Use of the building is more than double the predicted volume. In the library's first year, 2.3 million people came to visit the library; roughly 30% were from outside Seattle. The library generated $16 million in new economic activity for its surrounding area in its first year. The opinion of architectural critics and the general public has been mixed. Paul Goldberger, writing in The New Yorker, declared the Seattle Central Library "the most important new library to be built in a generation, and the most exhilarating." The American Council of Engineering Companies (ACEC) of Washington awarded the Library its Platinum Award for innovation and engineering in its "structural solutions". The library also received a 2005 national AIA Honor Award for Architecture.
Lawrence Cheek, the architecture critic for the Seattle Post-Intelligencer, revisited the building in 2007 and found it "confusing, impersonal, uncomfortable, oppressive" on the whole, with various features "decidedly unpleasant," "relentlessly monotonous," "badly designed and cheesily detailed," "profoundly dreary and depressing," and "cheaply finished or dysfunctional," concluding that his earlier praise for the building was a "mistake."
The library was roundly condemned by the Project for Public Spaces, which noted "if the library were a true 'community hub,' its most active areas would connect directly to the street, spinning off activity in every direction.
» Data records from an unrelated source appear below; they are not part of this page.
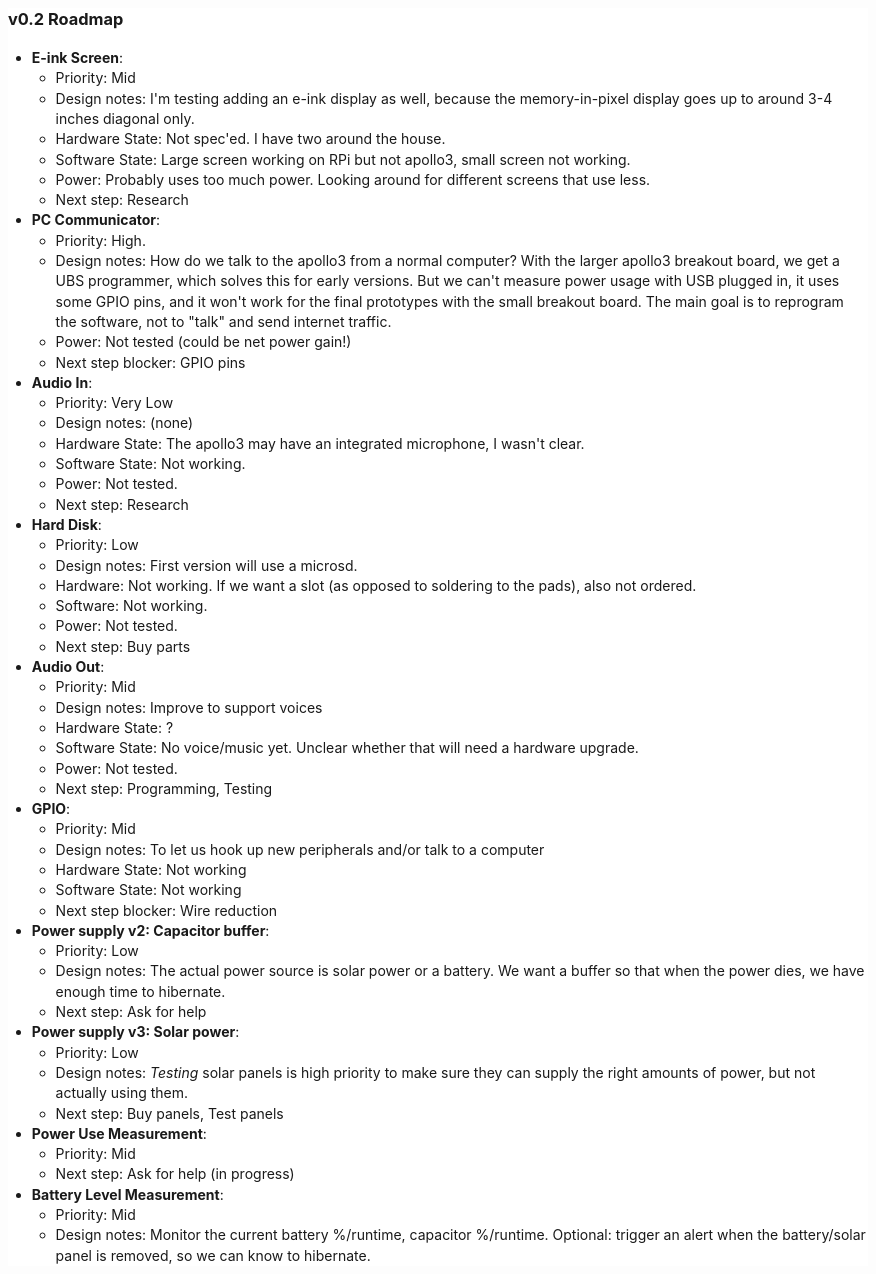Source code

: 
### v0.2 Roadmap

- **E-ink Screen**:
  - Priority: Mid 
  - Design notes: I'm testing adding an e-ink display as well, because the memory-in-pixel display goes up to around 3-4 inches diagonal only.
  - Hardware State: Not spec'ed. I have two around the house.
  - Software State: Large screen working on RPi but not apollo3, small screen not working.
  - Power: Probably uses too much power. Looking around for different screens that use less.
  - Next step: Research
- **PC Communicator**:
  - Priority: High. 
  - Design notes: How do we talk to the apollo3 from a normal computer? With the larger apollo3 breakout board, we get a UBS programmer, which solves this for early versions. But we can't measure power usage with USB plugged in, it uses some GPIO pins, and it won't work for the final prototypes with the small breakout board. The main goal is to reprogram the software, not to "talk" and send internet traffic.
  - Power: Not tested (could be net power gain!)
  - Next step blocker: GPIO pins
- **Audio In**:
  - Priority: Very Low
  - Design notes: (none)
  - Hardware State: The apollo3 may have an integrated microphone, I wasn't clear.
  - Software State: Not working.
  - Power: Not tested.
  - Next step: Research
- **Hard Disk**:
  - Priority: Low
  - Design notes: First version will use a microsd.
  - Hardware: Not working. If we want a slot (as opposed to soldering to the pads), also not ordered.
  - Software: Not working.
  - Power: Not tested.
  - Next step: Buy parts
- **Audio Out**:
  - Priority: Mid
  - Design notes: Improve to support voices
  - Hardware State: ?
  - Software State: No voice/music yet. Unclear whether that will need a hardware upgrade.
  - Power: Not tested.
  - Next step: Programming, Testing
- **GPIO**:
  - Priority: Mid
  - Design notes: To let us hook up new peripherals and/or talk to a computer
  - Hardware State: Not working
  - Software State: Not working
  - Next step blocker: Wire reduction
- **Power supply v2: Capacitor buffer**:
  - Priority: Low
  - Design notes: The actual power source is solar power or a battery. We want a buffer so that when the power dies, we have enough time to hibernate.
  - Next step: Ask for help
- **Power supply v3: Solar power**:
  - Priority: Low
  - Design notes: *Testing* solar panels is high priority to make sure they can supply the right amounts of power, but not actually using them.
  - Next step: Buy panels, Test panels
- **Power Use Measurement**:
  - Priority: Mid
  - Next step: Ask for help (in progress)
- **Battery Level Measurement**:
  - Priority: Mid
  - Design notes: Monitor the current battery %/runtime, capacitor %/runtime. Optional: trigger an alert when the battery/solar panel is removed, so we can know to hibernate.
That is where Koolhaas's library, sealed away from the sidewalks and streets around it, fails completely." It went on to note "critics have cast it as a masterpiece of public space design. As if blinded by the architect's knack for flash and publicity, they cannot locate, or perhaps refuse to acknowledge, the faults in his creation."
The confusing layout of the library's structure was also addressed in a book by architect Ruth Conroy Dalton and cognitive scientist Christoph Hölscher, called Take One Building : Interdisciplinary Research Perspectives of the Seattle Central Library. Researchers examined it as a model case for investigating the interplay between the building's complexity and individual differences in wayfinding ability.